Wedged between the Tibetan plateau and North Eastern India, Bhutan is led by the well-loved Wangchuck dynasty with popular support from a democratically elected National Assembly and Cabinet of Ministers. The current monarch, His Majesty King Jigme Khesar Namgyal Wangchuck, is the fifth ruler of Bhutan . His illustrious father His Majesty Jigme Singye Wangchuck was crowned in 1974 and instituted many of the changes and reforms protecting Bhutan ‘s environment, moving along a democratic process for leaders elected by the people.

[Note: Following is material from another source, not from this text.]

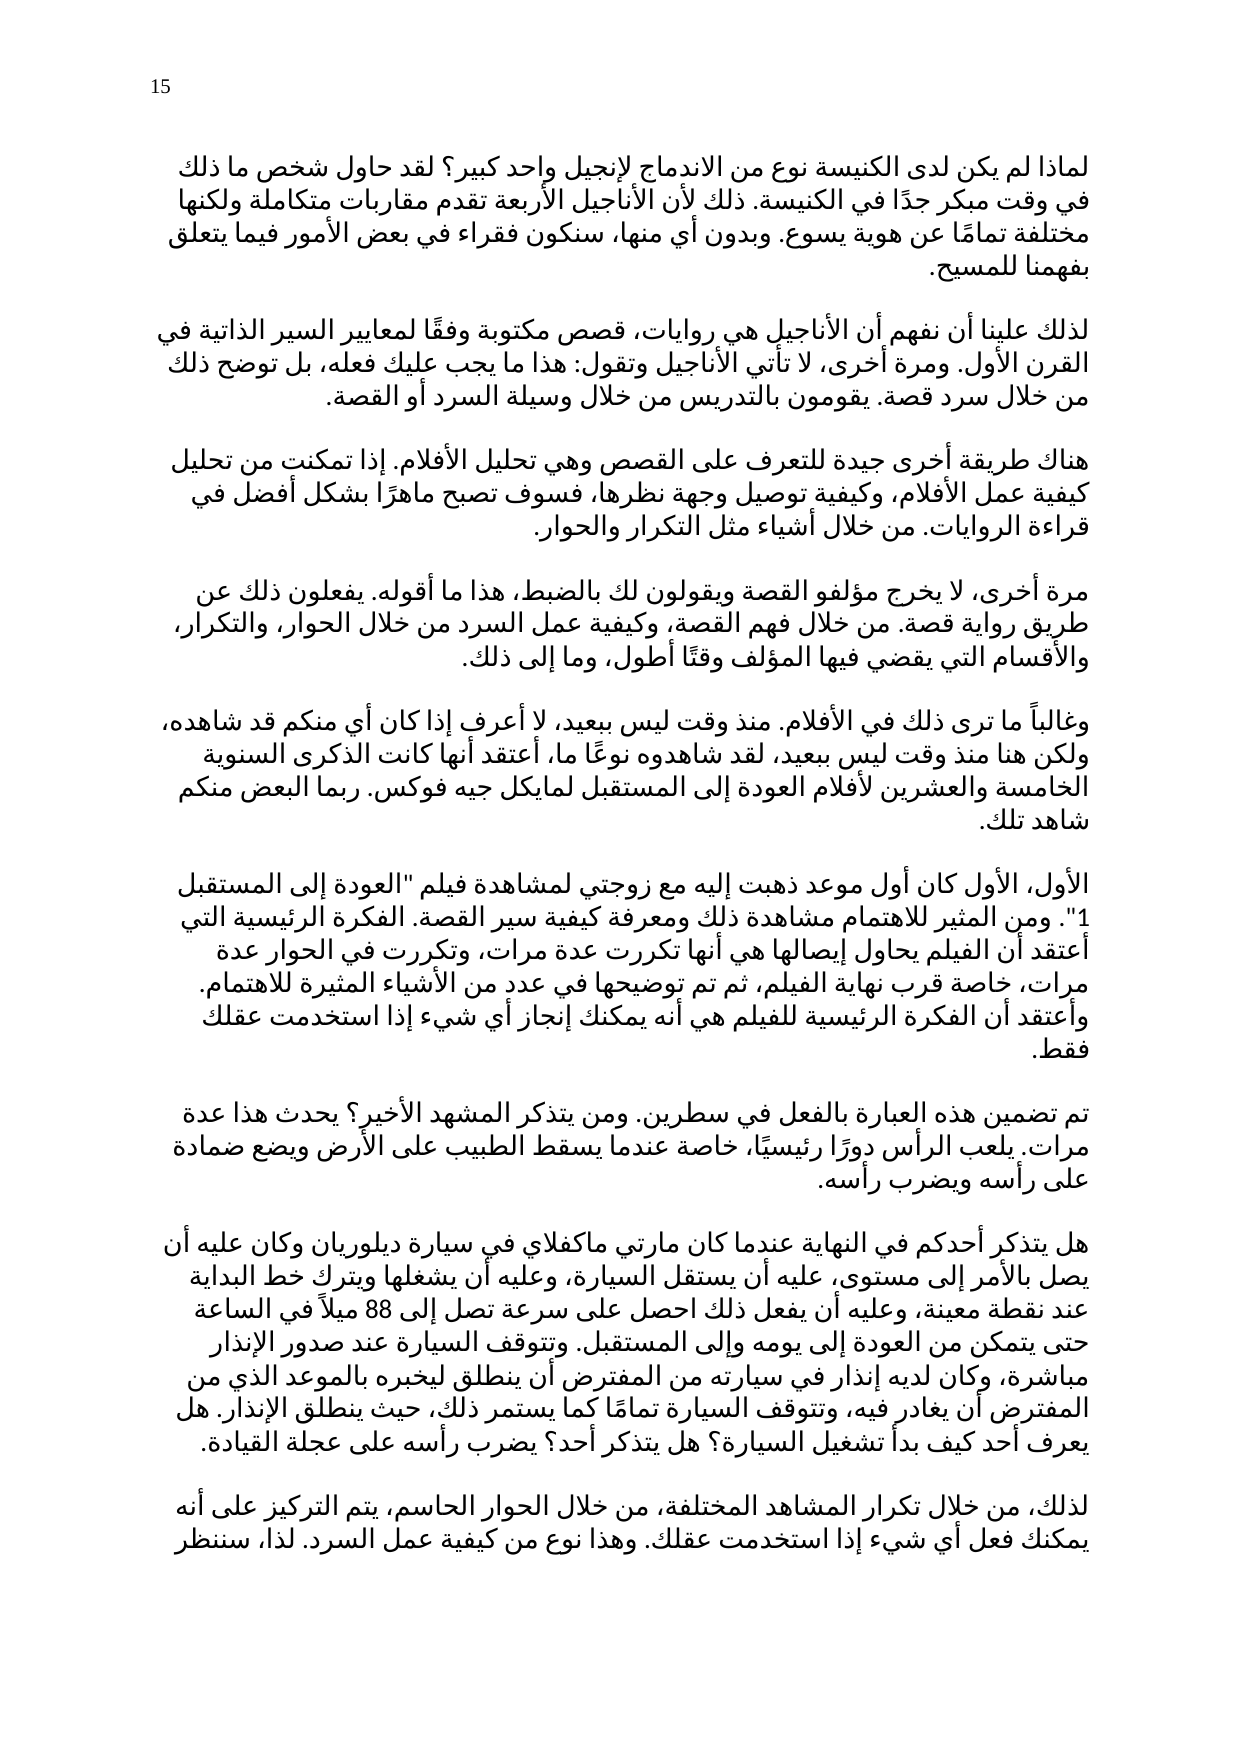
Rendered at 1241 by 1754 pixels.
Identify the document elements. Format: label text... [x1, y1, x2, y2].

During his reign he ushered Bhutan into a new era of government based on people’s participation, decentralization of power and the genuine happiness of the Bhutanese population, an approach he described as Gross National Happiness over Gross National Product.

Current estimates put the population of Bhutan at slightly over 700,000 people comprising of three broad ethnic groups – the Sharchops in the east, the Ngalops in the central and west and the Lhotshampas in the south. The country is divided into 20 districts. Bhutan is considered by many as the last bastion of Mahayana Buddhism. According to legend, the famous Buddhist saint Guru Padmasambhava brought Buddhism to Bhutan and the rest of the Himalayas in the middle of the 8th century A.D. Riding on a mythic flying tigress the Guru arrived in Bhutan at Taktshang, today the site of one of the most spectacular monasteries in the world. The great Himalayan spiritual tradition begun by the historical Buddha Sakhyamuni and the Guru continues to thrive with the Je Khenpo ( Bhutan ‘s head abbot) in charge of religious and monastic affairs in the kingdom.

Bhutan offers the traveler not simply the grandeur and the beauty of the Himalayas but an opportunity to experience a vibrant culture and way of life whose continued survival enriches the breadth of human diversity and traditions on our planet.